Oh there is a "problem" in the Bitcoin protocol, known since at least 2011 (see the link I gave). But for normal applications, not involving unconfirmed transactions, it shouldn't cause any severe problems because wallets can handle it locally. http://siliconangle.com/blog/2014/02/10/mtgox-blames-troubles-on-the-bitcoin-protocol-core-developers-beg-to-differ/
Basically, third parties can change the transaction IDs of transactions. This means what wallet software must be written to accommodate that and still recognize them when that happens.
What the press release talks about is adding a second kind of transaction ID, which is robust against changes, which would be helpful for tech support purposes. Though it doesn't resolve all of the issues that being able to modify transactions presents.
Aunt Iris, who got into this because her nephew, age 19, told her this was all scientifically validated, understands none of this. Neither does her nephew. What she can understand is this. What she paid $1,000 (or $1200) for is now worth $481.
REAL MONEY VS. BITCOINS
Money has the same purchasing power at point A and point B. That is why it is money. If you wire money from Bank A to Bank B, the same amount of money arrives in Bank B that left Bank A. This is not true of bitcoins.
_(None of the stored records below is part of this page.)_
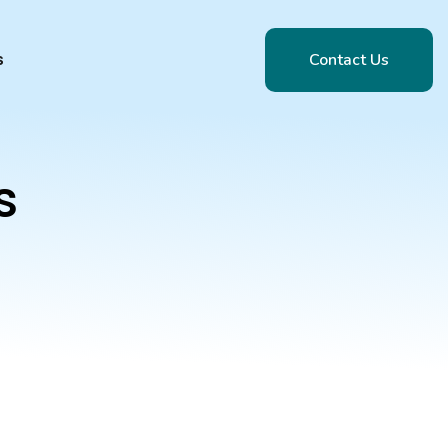
Contact Us
s
Contact Us
s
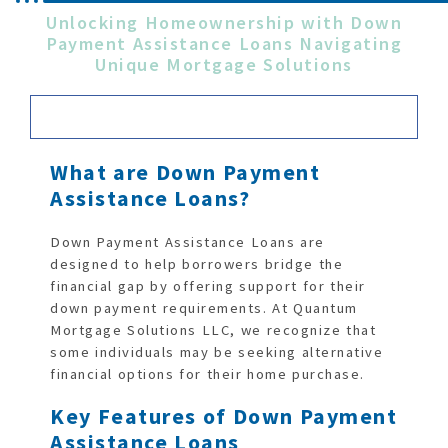
Unlocking Homeownership with Down
Payment Assistance Loans Navigating
Unique Mortgage Solutions
What are Down Payment
Assistance Loans?
Down Payment Assistance Loans are
designed to help borrowers bridge the
financial gap by offering support for their
down payment requirements. At Quantum
Mortgage Solutions LLC, we recognize that
some individuals may be seeking alternative
financial options for their home purchase.
Key Features of Down Payment
Assistance Loans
You cannot transfer bitcoons at Mt. Gox to another exchange. That is why bitcoins are not money. They are not currency. They are crap-shoot investments based on the greater fool theory. They are a plaything of techies who do not understand monetary theory, and amateurs who understand neither monetary theory nor technology. All of them have faith in this experiment.
This is the world's replacement currency. The dollar is doomed. The euro is doomed. The techies say so. It must be true.
Money is not volatile. Bitcoins are incredibly volatile.
As a way to transfer money, fine. But bitcoins are not money. Until they become money, they are a way not to transfer money, as investors using MtGox have discovered.
Digits can be traced: going in and coming out. Never forget this.
Going in is easy. Coming out is more difficult, as Mt. Gox clients have learned.